The festival has been around for over 1800 years, and is a traditional practice that has been established as intangible cultural property.
The morning of the festival the participants shout "Hattou, Yogozaruka" and start carrying the Mikoshi (sacred palanquin) from the Yabu Shrine all the way to the Itsuki Shrine. The route is 40 km and the mikoshi weighs around 150 kg, but to the spectators the mikoshi looks quite light, and almost as if the participants are running which is why the festival is called Ohashiri Matsuri, ohashiri meaning running.
Today the entire route is no longer ran, and mid-way the mikoshi is carried by car. The mikoshi which leaves from the Yabu Shrine goes to the Itsukishima Shrine in Mitani of Yabu and meets with the mikoshi from Itsuki Shrine. One night is then spent at the Yabu-cho building and the next morning will be spent getting to the Itsuki Shrine. The two mikoshi then spend time mingling until they finally return to their respective shrines.

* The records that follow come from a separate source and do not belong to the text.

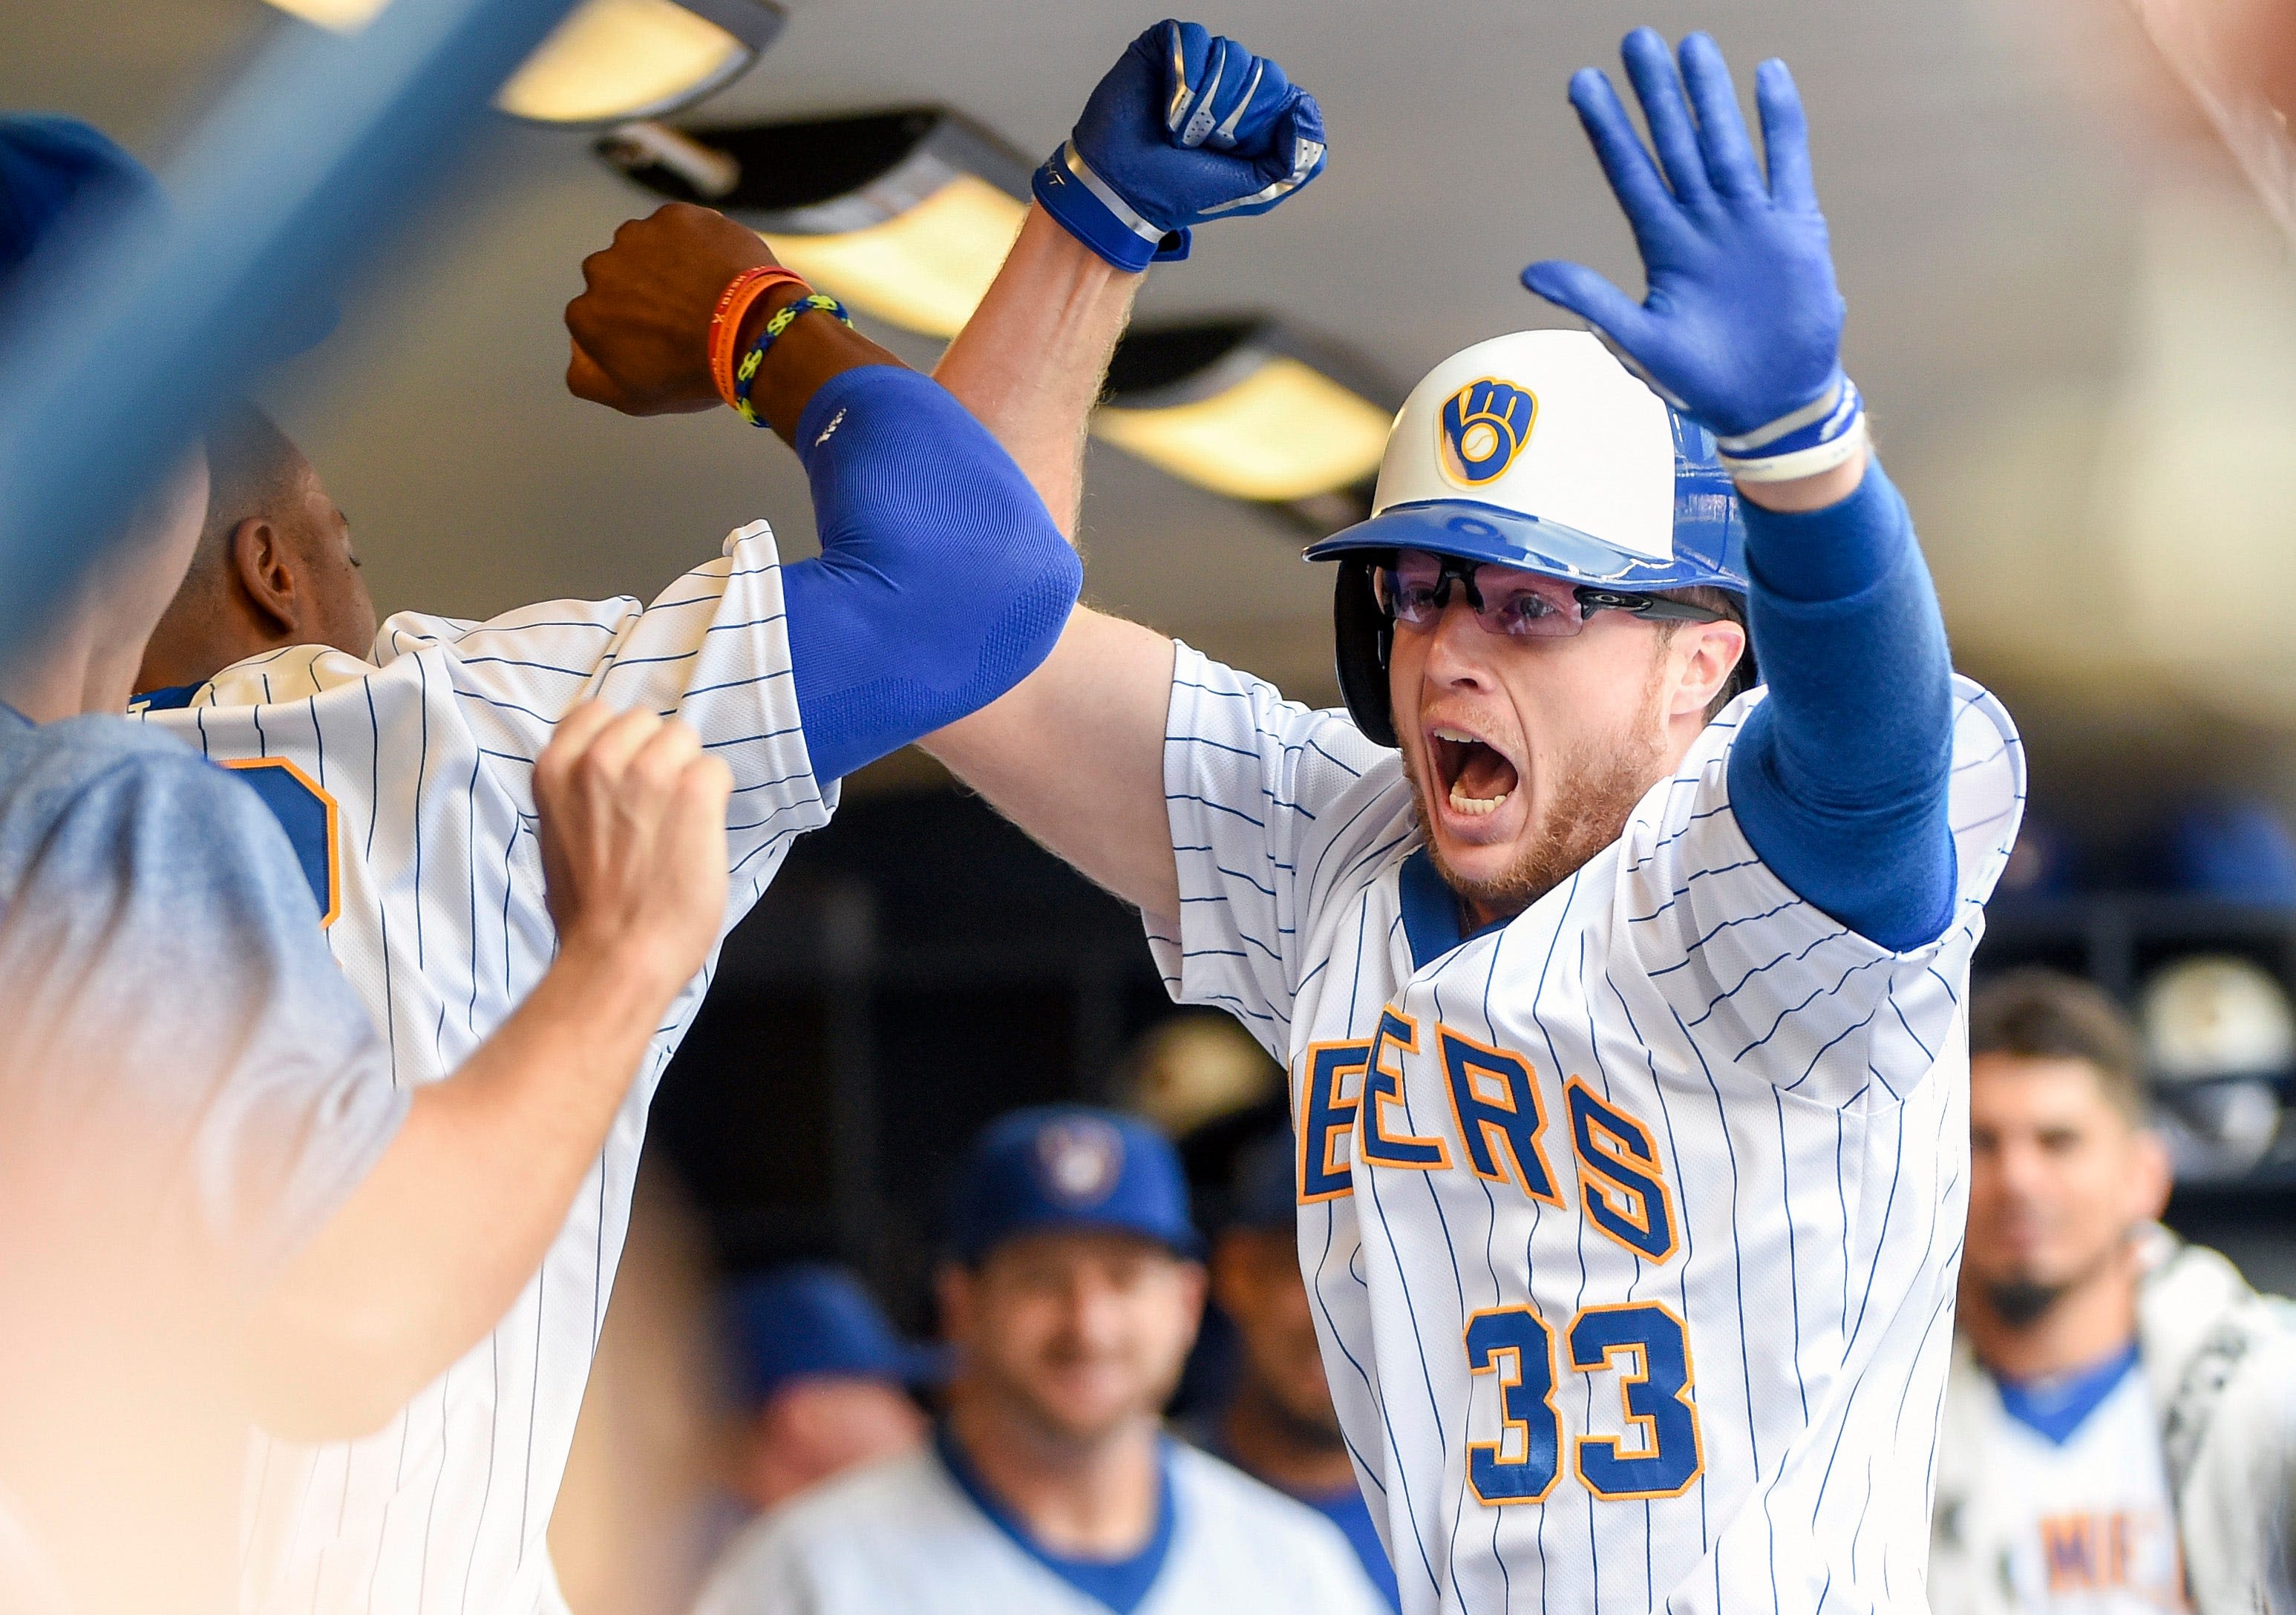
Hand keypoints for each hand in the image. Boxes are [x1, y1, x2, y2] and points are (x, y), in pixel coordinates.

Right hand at [532, 702, 731, 993]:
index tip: (626, 777)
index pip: (597, 713)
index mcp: (554, 769)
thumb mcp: (557, 836)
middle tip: (655, 813)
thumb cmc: (589, 913)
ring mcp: (647, 773)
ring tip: (676, 827)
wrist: (617, 956)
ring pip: (685, 740)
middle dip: (657, 758)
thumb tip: (608, 777)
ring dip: (688, 776)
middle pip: (648, 723)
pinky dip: (716, 799)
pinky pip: (717, 770)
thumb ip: (578, 794)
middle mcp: (597, 761)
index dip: (621, 744)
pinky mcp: (693, 792)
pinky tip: (700, 835)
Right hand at [565, 202, 773, 415]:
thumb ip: (587, 377)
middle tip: (685, 314)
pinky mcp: (675, 216)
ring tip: (704, 292)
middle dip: (644, 292)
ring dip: (667, 265)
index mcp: (585, 313)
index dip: (632, 328)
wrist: (752, 333)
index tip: (661, 338)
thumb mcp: (632, 397)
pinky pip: (682, 229)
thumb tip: (577, 351)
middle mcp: (600, 268)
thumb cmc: (694, 373)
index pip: (600, 317)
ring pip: (646, 249)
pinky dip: (696, 245)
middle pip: (619, 278)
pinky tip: (717, 269)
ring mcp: (637, 237)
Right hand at [1034, 19, 1327, 270]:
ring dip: (1206, 99)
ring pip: (1229, 51)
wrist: (1121, 189)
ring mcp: (1197, 65)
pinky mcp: (1164, 49)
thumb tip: (1306, 113)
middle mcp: (1228, 87)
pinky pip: (1193, 37)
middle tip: (1204, 142)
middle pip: (1261, 70)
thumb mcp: (1252, 191)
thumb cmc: (1178, 192)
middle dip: (1235, 111)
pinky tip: (1169, 105)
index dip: (1266, 116)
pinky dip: (1186, 71)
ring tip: (1179, 130)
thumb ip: (1292, 163)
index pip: (1285, 92)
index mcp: (1253, 117)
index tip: (1237, 146)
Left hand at [1520, 31, 1848, 448]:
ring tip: (1693, 44)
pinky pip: (1787, 163)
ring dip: (1709, 96)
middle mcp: (1701, 223)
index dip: (1607, 128)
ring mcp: (1748, 221)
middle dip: (1656, 93)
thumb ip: (1591, 300)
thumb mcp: (1638, 343)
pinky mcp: (1794, 228)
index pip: (1629, 172)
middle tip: (1637, 39)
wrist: (1769, 402)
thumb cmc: (1700, 380)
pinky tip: (1768, 76)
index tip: (1583, 83)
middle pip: (1674, 143)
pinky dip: (1780, 122)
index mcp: (1662, 246)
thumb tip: (1528, 273)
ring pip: (1725, 142)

In the present day it is celebrated as a spring festival, but the ritual was originally practiced in December on sheep day, and the return back was usually the following day. From a long time ago, it has been said that the shrine runs like a sheep, but returns like a monkey. In the lunar month due to the severe cold, it became difficult to cross the rivers and in 1877 it became the festival of Ikeyama no Benten (presently Itsukushima Shrine). In the past the path from Yabu Shrine to Itsuki Shrine used to include Mt. Miharaisan and is said to have been a very rigorous path.